◆ **Task to carry out**
Write out, word for word and line for line, the stretch of the records from their start through the line containing "Secretaria-Geral", and nothing else.

◆ **Stored data**
━━━━━━━━━━━━━━━━━━━━━━━━━━━━━━
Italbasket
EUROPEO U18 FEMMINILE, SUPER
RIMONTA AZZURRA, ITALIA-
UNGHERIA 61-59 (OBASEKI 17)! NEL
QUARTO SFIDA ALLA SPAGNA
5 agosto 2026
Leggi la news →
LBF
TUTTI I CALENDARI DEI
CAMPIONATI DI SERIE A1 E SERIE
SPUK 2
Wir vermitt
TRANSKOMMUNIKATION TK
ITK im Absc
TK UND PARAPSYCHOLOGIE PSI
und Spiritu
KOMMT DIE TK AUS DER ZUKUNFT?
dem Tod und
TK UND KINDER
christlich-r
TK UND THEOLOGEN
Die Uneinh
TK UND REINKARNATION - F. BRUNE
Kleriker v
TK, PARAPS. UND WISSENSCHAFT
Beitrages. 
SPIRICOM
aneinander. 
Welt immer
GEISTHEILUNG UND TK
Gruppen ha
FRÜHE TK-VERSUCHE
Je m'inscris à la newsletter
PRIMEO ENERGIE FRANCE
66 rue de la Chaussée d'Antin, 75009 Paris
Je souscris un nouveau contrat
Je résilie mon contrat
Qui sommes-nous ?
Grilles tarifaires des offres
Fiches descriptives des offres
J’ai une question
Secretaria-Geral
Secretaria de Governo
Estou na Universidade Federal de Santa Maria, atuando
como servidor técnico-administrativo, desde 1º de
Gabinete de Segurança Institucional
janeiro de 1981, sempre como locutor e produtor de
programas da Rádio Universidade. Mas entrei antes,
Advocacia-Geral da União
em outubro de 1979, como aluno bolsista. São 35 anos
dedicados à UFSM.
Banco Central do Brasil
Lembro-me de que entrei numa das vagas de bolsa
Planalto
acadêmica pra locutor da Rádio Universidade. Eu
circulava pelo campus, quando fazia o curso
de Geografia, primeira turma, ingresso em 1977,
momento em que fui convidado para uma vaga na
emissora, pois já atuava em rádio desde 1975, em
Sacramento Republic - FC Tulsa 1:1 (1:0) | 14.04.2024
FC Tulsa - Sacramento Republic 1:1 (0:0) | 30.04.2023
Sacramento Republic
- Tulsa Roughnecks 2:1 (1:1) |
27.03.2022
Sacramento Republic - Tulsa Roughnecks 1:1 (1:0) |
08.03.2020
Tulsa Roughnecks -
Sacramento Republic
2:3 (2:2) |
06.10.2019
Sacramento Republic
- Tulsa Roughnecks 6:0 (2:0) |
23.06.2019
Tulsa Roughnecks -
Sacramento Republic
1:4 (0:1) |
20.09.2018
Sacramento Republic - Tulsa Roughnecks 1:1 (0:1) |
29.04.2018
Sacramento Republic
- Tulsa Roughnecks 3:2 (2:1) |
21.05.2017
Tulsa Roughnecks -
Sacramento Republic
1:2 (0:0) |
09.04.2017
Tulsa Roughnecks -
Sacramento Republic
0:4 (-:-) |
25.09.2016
━━━━━━━━━━━━━━━━━━━━━━━━━━━━━━
◆ **Response for this exercise**
Italbasket
EUROPEO U18 FEMMINILE, SUPER
RIMONTA AZZURRA, ITALIA-
UNGHERIA 61-59 (OBASEKI 17)! NEL
QUARTO SFIDA ALLA SPAGNA
5 agosto 2026
Leggi la news →
LBF
TUTTI I CALENDARI DEI
CAMPIONATI DI SERIE A1 E SERIE
SPUK 2
Wir vermitt
TRANSKOMMUNIKATION TK
ITK im Absc
TK UND PARAPSYCHOLOGIE PSI
und Spiritu
KOMMT DIE TK AUS DER ZUKUNFT?
dem Tod und
TK UND KINDER
christlich-r
TK UND THEOLOGEN
Die Uneinh
TK UND REINKARNATION - F. BRUNE
Kleriker v
TK, PARAPS. UND WISSENSCHAFT
Beitrages. 
SPIRICOM
aneinander. 
Welt immer
GEISTHEILUNG UND TK
Gruppen ha
FRÜHE TK-VERSUCHE
Je m'inscris à la newsletter
PRIMEO ENERGIE FRANCE
66 rue de la Chaussée d'Antin, 75009 Paris
Je souscris un nouveau contrat
Je résilie mon contrat
Qui sommes-nous ?
Grilles tarifaires des offres
Fiches descriptives des offres
J’ai une question
Secretaria-Geral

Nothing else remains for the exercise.